Market update – 13th March 2020
This week has been the worst possible conflagration of events. We started with the collapse of the oil price, which may or may not be coronavirus (C-19) related. That then moved into a phase when everyone starts to realize that the economic impact of isolation, or quarantine, is going to be enormous. So we have a collapsed oil price (a good thing), collapsed oil stocks (a bad thing) and an inevitability of recession. That’s not great, but it is manageable. Then the US treasury market starts to dry up. No one quite knows why, but the most plausible explanation appears to be that a) most traders are working from home b) many of them only started work after the Great Financial Crisis and have never seen this sort of thing before and c) everyone has got into a self-fulfilling panic. Then we throw in the catalyst to light the bonfire – America’s European travel ban. And whooomf, the whole thing catches fire.
If the Great Financial Crisis does teach us about the present, then we know that this will not blow over in a couple of days…but it will in due course. The Fed has acted with impressive speed, as has the Bank of England. The European Central Bank has underwhelmed so far, but give it time. Yesterday’s liquidity announcement was the Fed equivalent of ‘whatever it takes’ to keep the treasury market liquid. That is hugely important.
Markets will remain spooked. But they will also get over it, and quicker than in the Great Financial Crisis. The world’s authorities are very much better prepared for this with the experience of 2007-09.

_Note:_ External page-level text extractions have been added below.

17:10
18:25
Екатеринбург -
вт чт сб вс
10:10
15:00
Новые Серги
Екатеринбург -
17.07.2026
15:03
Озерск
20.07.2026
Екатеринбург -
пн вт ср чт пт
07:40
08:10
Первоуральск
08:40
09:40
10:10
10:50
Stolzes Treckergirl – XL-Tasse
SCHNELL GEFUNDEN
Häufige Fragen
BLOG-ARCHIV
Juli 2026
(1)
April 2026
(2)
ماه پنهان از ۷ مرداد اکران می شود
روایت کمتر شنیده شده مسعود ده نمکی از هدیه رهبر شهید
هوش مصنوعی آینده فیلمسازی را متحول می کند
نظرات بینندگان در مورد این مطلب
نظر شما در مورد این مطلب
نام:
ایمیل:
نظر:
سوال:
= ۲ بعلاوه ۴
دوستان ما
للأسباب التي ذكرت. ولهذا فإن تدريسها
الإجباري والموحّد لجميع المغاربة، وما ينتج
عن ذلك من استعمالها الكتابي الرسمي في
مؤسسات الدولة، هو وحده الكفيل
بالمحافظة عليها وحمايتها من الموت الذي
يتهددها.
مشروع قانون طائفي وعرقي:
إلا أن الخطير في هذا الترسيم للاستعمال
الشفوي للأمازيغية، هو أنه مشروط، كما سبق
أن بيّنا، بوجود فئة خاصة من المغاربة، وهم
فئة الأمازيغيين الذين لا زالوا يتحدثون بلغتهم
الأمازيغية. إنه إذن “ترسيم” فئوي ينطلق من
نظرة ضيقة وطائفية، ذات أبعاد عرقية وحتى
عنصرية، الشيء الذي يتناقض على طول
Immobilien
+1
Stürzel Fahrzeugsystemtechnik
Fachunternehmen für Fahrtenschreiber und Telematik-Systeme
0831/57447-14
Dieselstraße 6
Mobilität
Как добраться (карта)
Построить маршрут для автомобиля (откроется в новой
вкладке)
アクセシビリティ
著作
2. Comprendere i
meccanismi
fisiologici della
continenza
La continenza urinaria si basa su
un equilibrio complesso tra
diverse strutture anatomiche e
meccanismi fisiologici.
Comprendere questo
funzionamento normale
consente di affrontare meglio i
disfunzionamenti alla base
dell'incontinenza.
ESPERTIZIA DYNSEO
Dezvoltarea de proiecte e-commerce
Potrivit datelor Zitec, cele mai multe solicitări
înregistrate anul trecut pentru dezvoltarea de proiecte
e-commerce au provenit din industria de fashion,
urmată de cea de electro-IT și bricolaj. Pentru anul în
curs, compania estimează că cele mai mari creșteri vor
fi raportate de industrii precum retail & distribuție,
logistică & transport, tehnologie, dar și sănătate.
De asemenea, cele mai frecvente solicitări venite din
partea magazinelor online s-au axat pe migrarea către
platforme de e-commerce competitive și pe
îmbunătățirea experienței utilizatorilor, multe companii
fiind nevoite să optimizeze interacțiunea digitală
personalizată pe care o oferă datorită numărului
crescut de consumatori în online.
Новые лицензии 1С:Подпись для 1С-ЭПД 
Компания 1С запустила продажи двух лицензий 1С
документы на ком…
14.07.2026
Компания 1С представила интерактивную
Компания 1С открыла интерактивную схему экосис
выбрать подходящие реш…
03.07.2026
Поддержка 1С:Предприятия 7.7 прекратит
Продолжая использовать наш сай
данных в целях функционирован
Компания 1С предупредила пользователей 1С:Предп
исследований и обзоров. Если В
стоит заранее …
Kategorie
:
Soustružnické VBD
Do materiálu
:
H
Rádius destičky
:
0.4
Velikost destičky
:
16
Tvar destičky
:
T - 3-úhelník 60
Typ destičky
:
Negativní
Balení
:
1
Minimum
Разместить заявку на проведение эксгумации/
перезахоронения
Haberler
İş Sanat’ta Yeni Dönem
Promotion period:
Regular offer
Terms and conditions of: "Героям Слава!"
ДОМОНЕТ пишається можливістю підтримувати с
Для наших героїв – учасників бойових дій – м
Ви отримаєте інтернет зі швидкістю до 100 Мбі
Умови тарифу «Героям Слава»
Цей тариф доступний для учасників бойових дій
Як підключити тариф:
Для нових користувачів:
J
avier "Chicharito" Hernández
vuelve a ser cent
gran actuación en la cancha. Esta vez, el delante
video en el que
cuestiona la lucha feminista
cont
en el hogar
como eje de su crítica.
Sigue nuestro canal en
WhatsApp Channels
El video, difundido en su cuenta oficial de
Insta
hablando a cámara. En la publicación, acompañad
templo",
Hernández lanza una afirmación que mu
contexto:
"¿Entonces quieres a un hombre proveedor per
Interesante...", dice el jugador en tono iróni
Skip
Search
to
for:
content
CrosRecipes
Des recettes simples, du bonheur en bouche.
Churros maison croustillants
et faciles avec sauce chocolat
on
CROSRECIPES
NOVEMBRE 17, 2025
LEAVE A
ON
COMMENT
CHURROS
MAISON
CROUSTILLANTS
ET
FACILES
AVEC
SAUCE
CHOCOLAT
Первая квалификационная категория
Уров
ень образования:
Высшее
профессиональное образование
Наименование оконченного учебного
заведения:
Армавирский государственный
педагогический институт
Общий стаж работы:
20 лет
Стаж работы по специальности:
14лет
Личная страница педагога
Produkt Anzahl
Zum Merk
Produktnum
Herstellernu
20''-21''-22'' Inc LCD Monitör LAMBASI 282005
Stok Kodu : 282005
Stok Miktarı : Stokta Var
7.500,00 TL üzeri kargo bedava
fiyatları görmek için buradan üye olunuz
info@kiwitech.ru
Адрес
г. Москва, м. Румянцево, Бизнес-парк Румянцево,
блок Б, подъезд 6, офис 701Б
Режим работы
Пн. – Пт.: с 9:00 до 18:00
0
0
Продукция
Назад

The news from China on virus cases is massively better. But the story does not fit the lust for hysteria elsewhere in the world. There is an end game, we can see what it is, and we can see the journey that we need to go on to get there. It is going to be bumpy and uncomfortable, but there is a land on the other side. The greater scare at the moment is the markets themselves, rather than the virus. C19-wise, we have a quarter, or a year, of nastiness. But we will all quickly learn how to live with that and how to get on. Markets will be very efficient in pricing that in, in due course. What they have to believe, in the shorter-term, is that it is safe to do business with everyone else in the market. That is now the key stumbling block and the one that will keep everything randomly skittish.